(YOUR TASK):
With the first line below as the start and the line containing "boots: present [283,335,360,399]" as the end, copy every line between them exactly, ends included.

BEGIN DATA RECORDS

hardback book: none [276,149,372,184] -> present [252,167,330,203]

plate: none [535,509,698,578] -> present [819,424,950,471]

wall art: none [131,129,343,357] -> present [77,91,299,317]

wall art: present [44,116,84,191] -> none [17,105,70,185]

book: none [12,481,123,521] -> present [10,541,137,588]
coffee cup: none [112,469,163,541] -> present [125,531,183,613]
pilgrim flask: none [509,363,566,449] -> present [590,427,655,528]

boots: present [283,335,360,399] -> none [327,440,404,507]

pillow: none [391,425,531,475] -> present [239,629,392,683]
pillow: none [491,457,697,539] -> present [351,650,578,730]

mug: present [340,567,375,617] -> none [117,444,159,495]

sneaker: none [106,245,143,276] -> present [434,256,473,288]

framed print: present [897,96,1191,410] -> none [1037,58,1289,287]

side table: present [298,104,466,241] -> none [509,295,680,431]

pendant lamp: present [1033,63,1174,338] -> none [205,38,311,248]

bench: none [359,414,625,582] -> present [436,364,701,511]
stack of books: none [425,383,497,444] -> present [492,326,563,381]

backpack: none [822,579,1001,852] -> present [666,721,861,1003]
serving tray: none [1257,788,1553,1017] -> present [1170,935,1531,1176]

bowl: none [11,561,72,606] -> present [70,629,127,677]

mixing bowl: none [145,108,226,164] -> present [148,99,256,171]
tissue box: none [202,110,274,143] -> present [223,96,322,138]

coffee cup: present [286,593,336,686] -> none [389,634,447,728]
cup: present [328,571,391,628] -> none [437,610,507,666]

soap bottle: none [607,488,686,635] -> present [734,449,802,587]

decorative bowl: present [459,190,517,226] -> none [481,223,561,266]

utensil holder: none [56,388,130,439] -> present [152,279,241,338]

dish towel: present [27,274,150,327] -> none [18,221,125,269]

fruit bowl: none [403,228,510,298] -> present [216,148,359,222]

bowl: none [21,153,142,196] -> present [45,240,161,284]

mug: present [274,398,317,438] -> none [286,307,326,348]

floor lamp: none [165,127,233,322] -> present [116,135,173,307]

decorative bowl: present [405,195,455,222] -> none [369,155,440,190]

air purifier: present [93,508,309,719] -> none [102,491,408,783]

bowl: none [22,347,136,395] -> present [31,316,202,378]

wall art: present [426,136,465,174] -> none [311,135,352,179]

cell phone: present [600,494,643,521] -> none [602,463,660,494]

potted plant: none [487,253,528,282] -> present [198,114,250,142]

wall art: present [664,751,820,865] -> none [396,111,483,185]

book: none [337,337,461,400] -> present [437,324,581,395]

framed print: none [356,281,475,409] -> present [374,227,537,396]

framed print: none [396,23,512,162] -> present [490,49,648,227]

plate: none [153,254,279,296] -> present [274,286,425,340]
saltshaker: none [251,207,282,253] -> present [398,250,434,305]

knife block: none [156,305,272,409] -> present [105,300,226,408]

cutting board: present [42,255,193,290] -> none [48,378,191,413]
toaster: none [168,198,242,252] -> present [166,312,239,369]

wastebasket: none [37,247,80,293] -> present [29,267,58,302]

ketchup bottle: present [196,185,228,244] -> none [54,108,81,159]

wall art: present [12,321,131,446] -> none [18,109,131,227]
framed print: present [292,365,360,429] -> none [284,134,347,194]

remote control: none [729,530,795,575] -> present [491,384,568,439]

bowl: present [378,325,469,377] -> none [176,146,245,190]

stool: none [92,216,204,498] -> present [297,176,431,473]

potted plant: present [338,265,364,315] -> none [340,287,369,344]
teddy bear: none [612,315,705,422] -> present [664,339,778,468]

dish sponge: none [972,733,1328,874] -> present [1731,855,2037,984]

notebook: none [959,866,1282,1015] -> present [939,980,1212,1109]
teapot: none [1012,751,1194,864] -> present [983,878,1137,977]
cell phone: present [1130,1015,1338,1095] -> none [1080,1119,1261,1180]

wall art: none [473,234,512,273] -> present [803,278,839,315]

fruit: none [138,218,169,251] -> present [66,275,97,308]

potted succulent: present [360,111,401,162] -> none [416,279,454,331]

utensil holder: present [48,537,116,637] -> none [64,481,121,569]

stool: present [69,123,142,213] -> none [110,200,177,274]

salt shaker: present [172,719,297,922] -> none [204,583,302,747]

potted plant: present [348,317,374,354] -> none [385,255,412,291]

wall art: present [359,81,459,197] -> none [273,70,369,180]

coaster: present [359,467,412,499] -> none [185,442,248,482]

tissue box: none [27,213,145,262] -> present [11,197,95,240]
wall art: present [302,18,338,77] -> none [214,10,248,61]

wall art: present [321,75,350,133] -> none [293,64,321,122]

END DATA RECORDS

(TASK ANSWER):
hardback book: none [276,149,372,184] -> present [252,167,330,203]

plate: none [535,509,698,578] -> present [819,424,950,471]

wall art: none [131,129,343,357] -> present [77,91,299,317]

wall art: present [44,116,84,191] -> none [17,105,70,185]

book: none [12,481,123,521] -> present [10,541,137,588]
coffee cup: none [112,469,163,541] -> present [125,531,183,613]
pilgrim flask: none [509,363,566,449] -> present [590,427,655,528]

boots: present [283,335,360,399] -> none [327,440,404,507]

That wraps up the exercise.